* [INSTRUCTION] Give back every record exactly, images excluded.

LISTED ENTRIES START

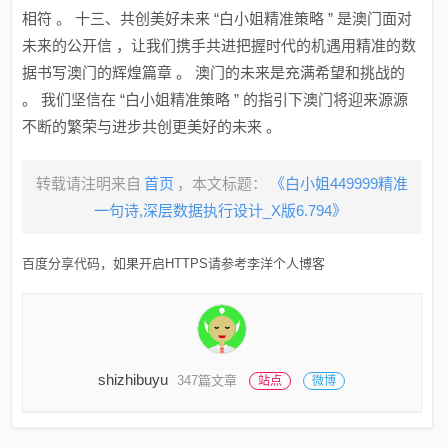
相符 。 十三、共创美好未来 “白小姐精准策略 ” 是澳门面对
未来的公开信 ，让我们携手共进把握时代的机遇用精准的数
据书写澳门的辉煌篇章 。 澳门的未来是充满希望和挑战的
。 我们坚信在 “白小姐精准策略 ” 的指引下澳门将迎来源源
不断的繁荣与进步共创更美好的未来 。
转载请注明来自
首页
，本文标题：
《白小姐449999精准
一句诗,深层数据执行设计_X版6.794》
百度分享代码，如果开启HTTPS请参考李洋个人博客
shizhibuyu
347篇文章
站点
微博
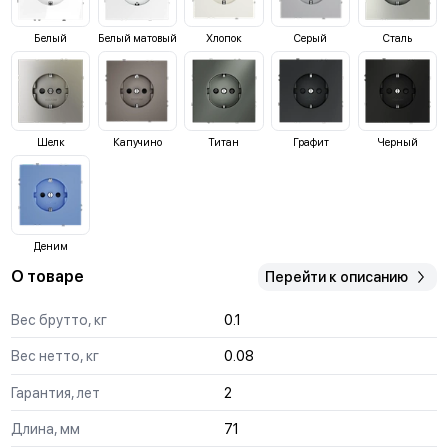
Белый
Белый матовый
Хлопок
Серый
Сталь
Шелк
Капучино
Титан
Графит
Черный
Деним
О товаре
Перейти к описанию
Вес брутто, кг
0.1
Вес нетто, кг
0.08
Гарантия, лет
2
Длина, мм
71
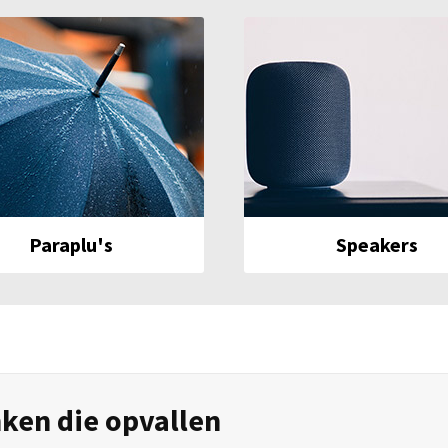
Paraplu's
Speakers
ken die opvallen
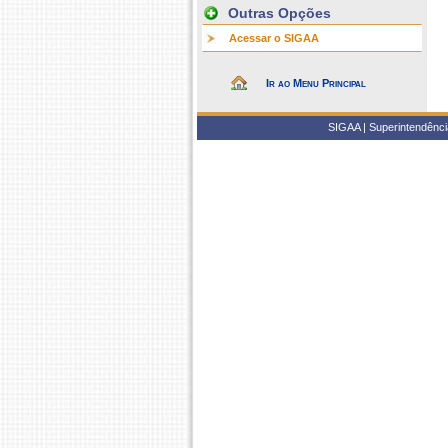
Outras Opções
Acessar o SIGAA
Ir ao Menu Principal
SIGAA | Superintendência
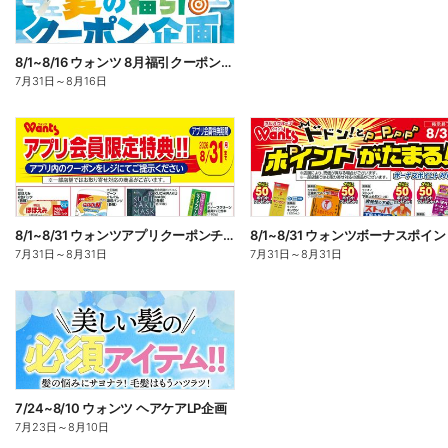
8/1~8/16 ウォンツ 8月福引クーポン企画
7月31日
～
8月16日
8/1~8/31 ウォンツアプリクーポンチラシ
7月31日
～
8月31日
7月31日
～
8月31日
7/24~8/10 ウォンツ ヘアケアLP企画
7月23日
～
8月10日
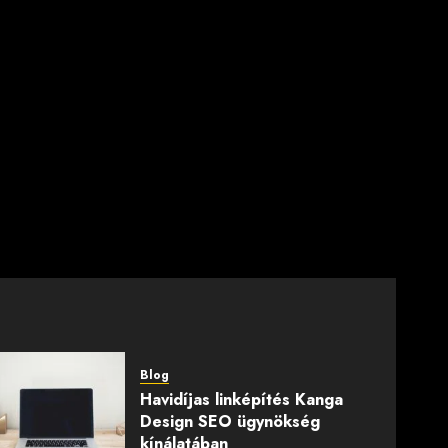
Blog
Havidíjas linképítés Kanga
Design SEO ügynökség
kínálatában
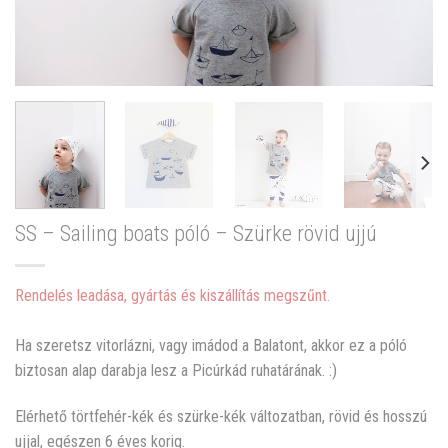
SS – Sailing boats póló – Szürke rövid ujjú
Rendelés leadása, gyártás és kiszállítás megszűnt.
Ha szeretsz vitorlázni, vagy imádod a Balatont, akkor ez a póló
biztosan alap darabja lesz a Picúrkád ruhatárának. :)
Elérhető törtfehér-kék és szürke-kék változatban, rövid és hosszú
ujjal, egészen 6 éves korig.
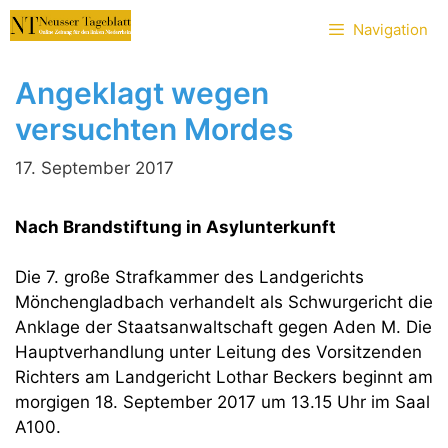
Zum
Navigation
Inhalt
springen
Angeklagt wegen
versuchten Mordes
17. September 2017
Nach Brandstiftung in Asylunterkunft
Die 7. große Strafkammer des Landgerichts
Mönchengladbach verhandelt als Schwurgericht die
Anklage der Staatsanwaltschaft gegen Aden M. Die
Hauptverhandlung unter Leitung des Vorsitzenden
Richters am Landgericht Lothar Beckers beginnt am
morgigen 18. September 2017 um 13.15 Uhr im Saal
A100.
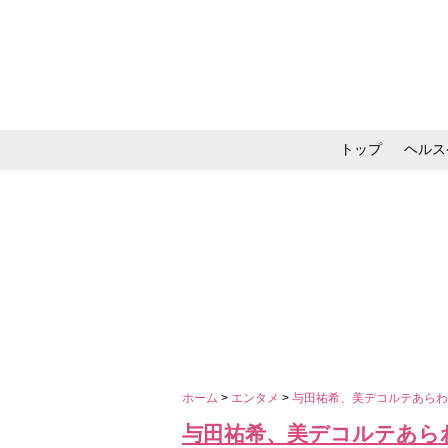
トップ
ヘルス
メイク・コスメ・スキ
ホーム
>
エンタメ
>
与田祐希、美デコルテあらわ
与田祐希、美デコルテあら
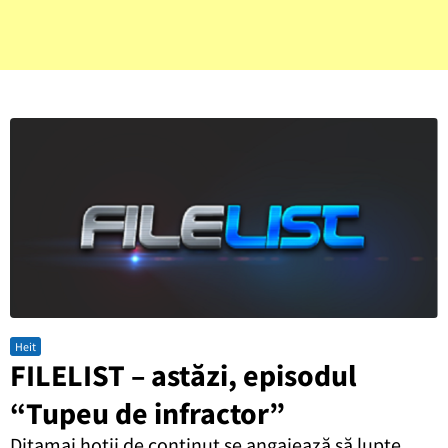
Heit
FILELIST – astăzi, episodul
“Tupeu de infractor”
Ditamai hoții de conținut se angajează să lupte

LISTED ENTRIES END

* [SOLUTION TO THIS TASK]
相符 。 十三、共创美好未来 “白小姐精准策略 ” 是澳门面对
未来的公开信 ，让我们携手共进把握时代的机遇用精准的数
据书写澳门的辉煌篇章 。 澳门的未来是充满希望和挑战的
。 我们坚信在 “白小姐精准策略 ” 的指引下澳门将迎来源源
不断的繁荣与进步共创更美好的未来 。
转载请注明来自
首页
，本文标题：
《白小姐449999精准
一句诗,深层数据执行设计_X版6.794》
百度分享代码，如果开启HTTPS请参考李洋个人博客
shizhibuyu
347篇文章
站点
微博
Белый
Белый матовый
Хлопок
Серый
Сталь
Шелк
Капучино
Титан
Графит
Черный
Деним
О товаре
Перейти к описанию
Вес брутто, кг
0.1
Вес нетто, кг
0.08
Гарантия, лет
2
Длина, мм
71
Paraplu's
Speakers
ken die opvallen
Outras Opções
Acessar o SIGAA
Ir ao Menu Principal
SIGAA | Superintendência
8/1~8/16 ウォンツ 8月福引クーポン企画
7月31日
～
8月16日
8/1~8/31 ウォンツアプリクーポンチラシ
7月31日
～
8月31日
7月31日
～
8月31日
7/24~8/10 ウォンツ ヘアケアLP企画
7月23日
～
8月10日
Blog
Havidíjas linképítés Kanga
Design SEO ügynökség
kínálatában
SS – Sailing boats póló – Szürke rövid ujjú
Rendelés leadása, gyártás és kiszállítás megszűnt.
Ha szeretsz vitorlázni, vagy imádod a Balatont, akkor ez a póló
biztosan alap darabja lesz a Picúrkád ruhatárának. :)
Elérhető törtfehér-kék és szürke-kék változatban, rövid és hosszú
ujjal, egészen 6 éves korig.
Zum
Navigation
Inhalt
springen
Angeklagt wegen
versuchten Mordes
17. September 2017
Nach Brandstiftung in Asylunterkunft
Die 7. große Strafkammer des Landgerichts
Mönchengladbach verhandelt als Schwurgericht die
Anklage der Staatsanwaltschaft gegen Aden M. Die
Hauptverhandlung unter Leitung des Vorsitzenden
Richters am Landgericht Lothar Beckers beginnt am
morgigen 18. September 2017 um 13.15 Uhr im Saal
A100.
トップ
ヘルス
メイク・コスメ・スキ
ホーム
>
エンタメ
>
与田祐希、美デコルテあらわ
与田祐希、美デコルテあら
Heit
FILELIST – astăzi, episodul
“Tupeu de infractor”
Ditamai hoții de conținut se angajează să lupte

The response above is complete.